* The task *
Pictures should be omitted from your copy. Everything else in the entries below must be restated word for word.
====
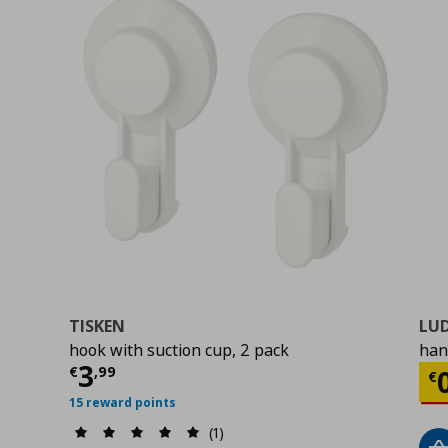
TISKEN
LU
hook with suction cup, 2 pack
han
Current price
€ 3,99
3
Cu
€
,
99
€
15 reward points
(1)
====
* Response to the exercise *
TISKEN
LU
hook with suction cup, 2 pack
han
Current price
€ 3,99
3
Cu
€
,
99
€
15 reward points
(1)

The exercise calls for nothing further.